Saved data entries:
****

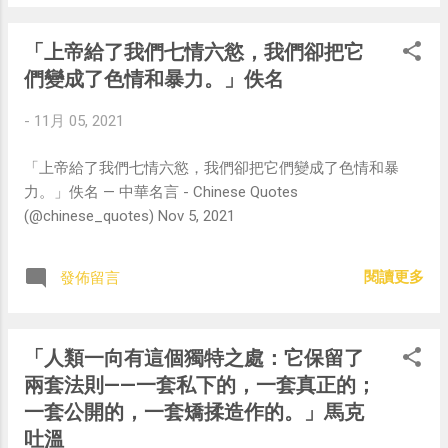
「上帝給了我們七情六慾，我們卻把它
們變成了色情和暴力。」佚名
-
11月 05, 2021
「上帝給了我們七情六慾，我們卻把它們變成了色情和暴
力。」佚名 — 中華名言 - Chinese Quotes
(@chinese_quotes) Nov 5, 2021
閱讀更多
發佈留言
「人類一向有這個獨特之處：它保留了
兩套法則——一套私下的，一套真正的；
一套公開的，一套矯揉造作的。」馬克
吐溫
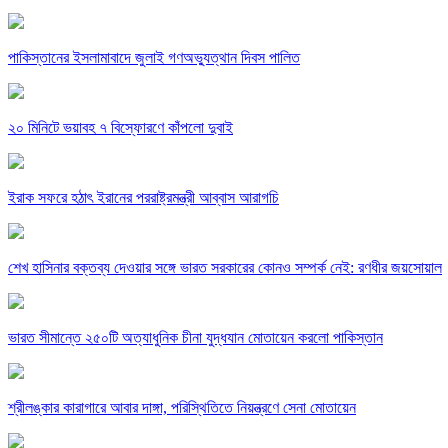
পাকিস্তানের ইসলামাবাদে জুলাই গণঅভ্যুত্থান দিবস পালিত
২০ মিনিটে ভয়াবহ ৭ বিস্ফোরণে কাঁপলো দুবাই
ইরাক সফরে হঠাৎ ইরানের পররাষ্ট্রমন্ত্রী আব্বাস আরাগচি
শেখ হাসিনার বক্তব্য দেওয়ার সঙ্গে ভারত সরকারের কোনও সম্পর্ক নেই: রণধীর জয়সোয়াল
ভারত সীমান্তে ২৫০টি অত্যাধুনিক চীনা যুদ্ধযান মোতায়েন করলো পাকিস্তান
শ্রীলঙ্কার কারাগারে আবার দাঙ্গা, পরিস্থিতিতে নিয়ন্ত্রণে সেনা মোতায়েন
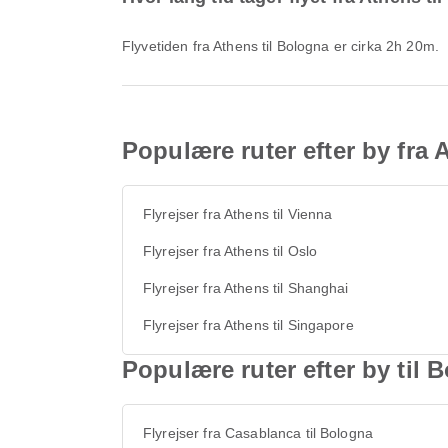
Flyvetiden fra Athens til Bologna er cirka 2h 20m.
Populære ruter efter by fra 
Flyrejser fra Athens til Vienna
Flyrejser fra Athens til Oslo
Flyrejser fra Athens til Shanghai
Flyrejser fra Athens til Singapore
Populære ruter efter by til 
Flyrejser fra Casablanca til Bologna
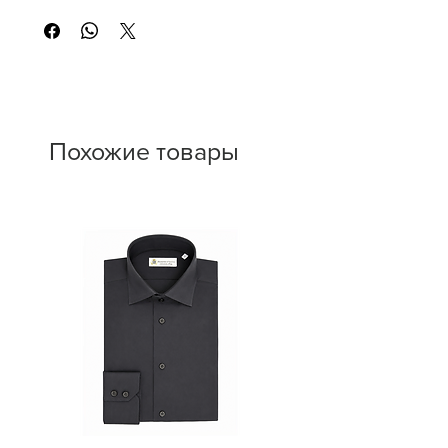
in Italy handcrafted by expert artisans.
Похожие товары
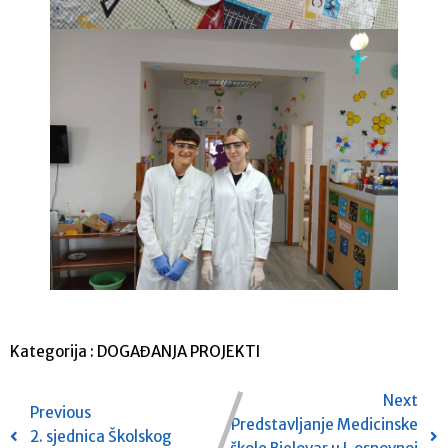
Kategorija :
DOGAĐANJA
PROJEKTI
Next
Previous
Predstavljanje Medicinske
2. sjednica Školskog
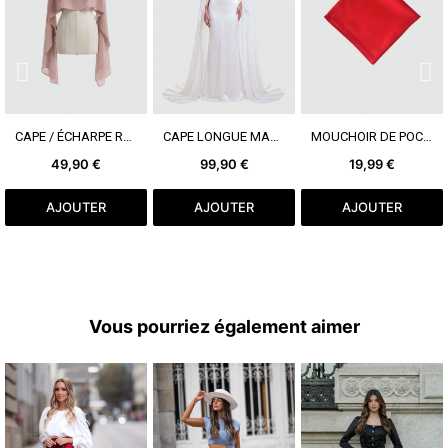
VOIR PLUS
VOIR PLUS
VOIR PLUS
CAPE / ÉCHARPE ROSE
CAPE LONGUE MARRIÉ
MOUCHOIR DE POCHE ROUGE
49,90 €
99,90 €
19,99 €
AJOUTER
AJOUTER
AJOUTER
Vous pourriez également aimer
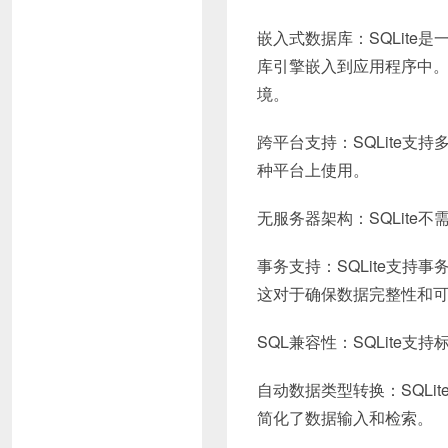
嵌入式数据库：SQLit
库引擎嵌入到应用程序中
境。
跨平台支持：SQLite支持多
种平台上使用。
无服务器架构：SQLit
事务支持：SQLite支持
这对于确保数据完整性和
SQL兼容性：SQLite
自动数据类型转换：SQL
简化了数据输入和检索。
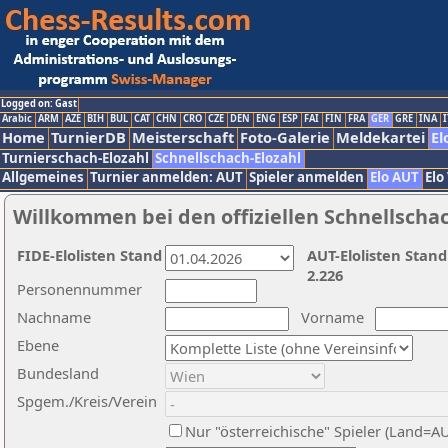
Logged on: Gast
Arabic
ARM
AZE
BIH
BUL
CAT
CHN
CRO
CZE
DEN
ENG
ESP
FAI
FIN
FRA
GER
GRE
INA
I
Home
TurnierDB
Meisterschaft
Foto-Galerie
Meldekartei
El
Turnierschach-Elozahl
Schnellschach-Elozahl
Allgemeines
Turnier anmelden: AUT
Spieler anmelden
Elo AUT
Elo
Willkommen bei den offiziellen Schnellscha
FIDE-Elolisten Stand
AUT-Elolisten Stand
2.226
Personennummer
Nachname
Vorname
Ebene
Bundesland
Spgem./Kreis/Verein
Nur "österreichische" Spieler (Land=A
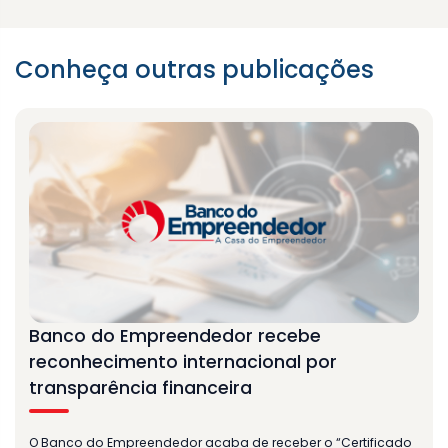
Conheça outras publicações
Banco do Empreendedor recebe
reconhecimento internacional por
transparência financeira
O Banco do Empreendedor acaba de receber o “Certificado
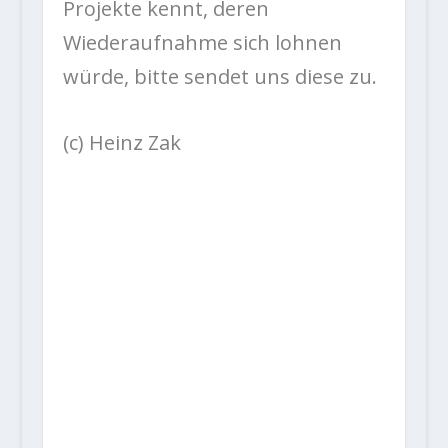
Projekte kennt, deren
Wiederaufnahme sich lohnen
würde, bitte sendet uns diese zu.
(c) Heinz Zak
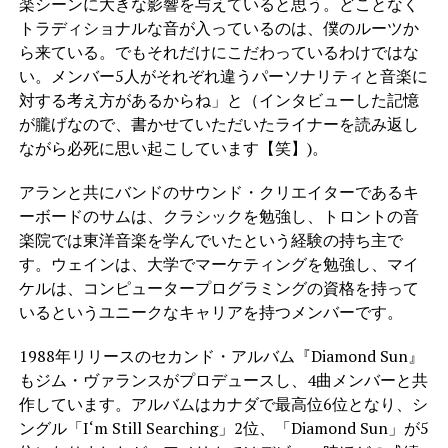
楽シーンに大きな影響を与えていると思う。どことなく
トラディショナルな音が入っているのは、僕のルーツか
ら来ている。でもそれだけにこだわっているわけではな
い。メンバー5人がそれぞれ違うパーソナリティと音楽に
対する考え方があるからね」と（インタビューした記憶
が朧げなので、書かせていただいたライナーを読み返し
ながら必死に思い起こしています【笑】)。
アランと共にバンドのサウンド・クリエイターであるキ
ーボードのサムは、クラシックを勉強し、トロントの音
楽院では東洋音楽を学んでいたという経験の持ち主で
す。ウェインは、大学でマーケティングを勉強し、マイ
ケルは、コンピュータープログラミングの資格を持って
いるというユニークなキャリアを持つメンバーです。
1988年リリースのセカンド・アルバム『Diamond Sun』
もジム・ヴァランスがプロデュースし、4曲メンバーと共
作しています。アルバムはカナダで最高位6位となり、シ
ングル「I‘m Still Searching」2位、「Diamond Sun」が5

****

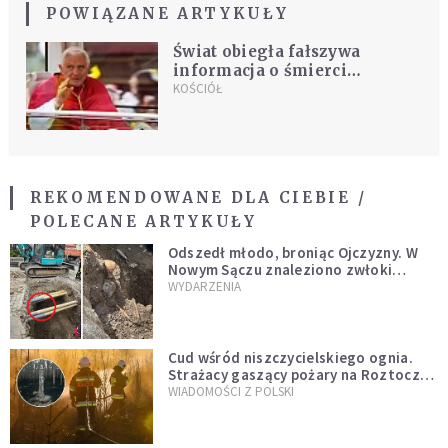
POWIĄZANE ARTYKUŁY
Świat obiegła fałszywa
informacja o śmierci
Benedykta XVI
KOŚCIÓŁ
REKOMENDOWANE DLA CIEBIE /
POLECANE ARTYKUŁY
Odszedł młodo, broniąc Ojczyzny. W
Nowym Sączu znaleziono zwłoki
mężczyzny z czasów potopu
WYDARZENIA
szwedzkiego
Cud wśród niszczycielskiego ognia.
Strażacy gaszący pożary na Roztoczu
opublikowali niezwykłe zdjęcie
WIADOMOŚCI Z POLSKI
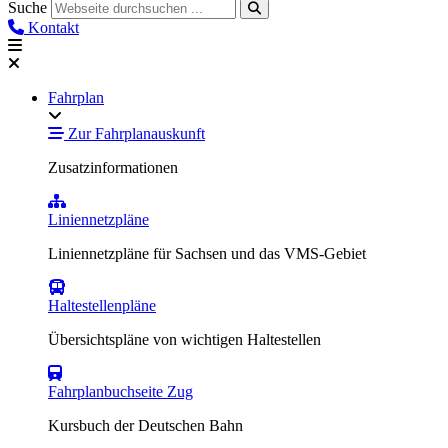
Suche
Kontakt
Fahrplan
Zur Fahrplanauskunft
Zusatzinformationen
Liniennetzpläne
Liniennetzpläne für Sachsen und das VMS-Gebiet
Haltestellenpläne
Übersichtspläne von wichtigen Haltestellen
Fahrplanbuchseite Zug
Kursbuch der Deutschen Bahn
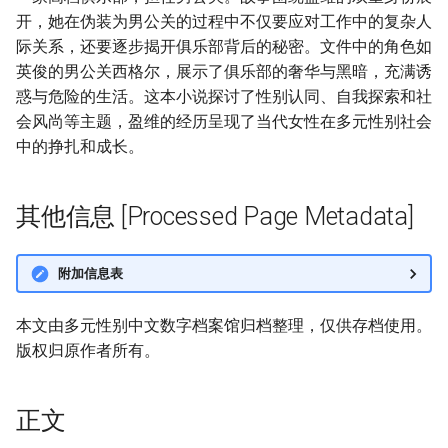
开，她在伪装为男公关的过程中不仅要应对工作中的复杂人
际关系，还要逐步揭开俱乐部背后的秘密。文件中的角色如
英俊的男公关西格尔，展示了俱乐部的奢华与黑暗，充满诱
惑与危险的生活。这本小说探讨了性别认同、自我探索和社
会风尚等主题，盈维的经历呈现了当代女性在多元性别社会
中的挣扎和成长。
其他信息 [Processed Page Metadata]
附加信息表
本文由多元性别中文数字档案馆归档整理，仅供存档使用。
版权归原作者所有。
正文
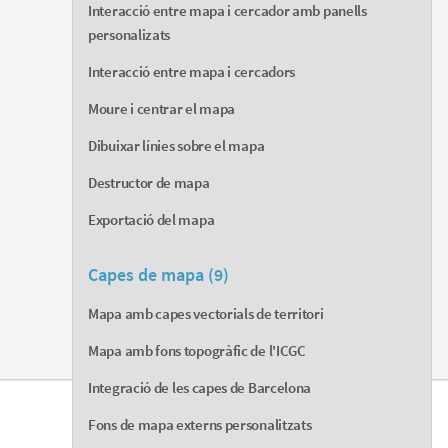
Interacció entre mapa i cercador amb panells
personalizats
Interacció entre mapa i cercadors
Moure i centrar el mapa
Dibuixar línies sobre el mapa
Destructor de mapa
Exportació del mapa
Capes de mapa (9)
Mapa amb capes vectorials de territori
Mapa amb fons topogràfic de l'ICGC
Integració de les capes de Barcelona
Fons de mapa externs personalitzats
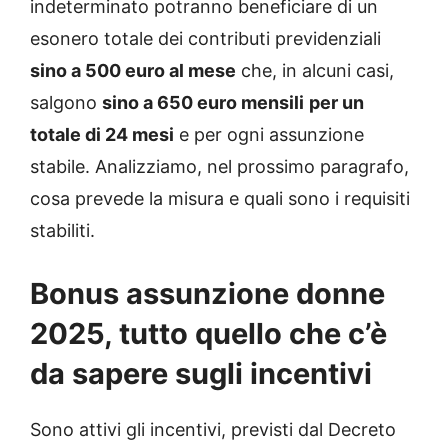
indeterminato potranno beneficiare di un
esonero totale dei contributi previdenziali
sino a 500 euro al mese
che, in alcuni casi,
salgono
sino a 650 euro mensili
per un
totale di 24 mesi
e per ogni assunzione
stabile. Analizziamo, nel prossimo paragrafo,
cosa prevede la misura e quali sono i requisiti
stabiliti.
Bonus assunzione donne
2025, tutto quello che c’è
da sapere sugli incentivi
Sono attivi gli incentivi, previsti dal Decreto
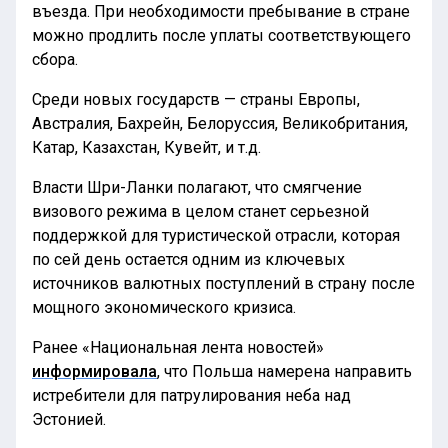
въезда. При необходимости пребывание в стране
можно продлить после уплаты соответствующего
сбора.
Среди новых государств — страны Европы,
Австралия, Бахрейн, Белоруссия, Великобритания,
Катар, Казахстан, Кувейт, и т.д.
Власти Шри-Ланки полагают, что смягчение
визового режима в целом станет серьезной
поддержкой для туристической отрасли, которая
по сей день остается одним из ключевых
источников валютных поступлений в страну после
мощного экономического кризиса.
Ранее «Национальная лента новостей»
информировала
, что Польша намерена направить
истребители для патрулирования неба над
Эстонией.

****

Required action:
Select every line in the data above that contains the word "Stand", and copy each one out in full.

Output of the task:
FIDE-Elolisten Stand
AUT-Elolisten Stand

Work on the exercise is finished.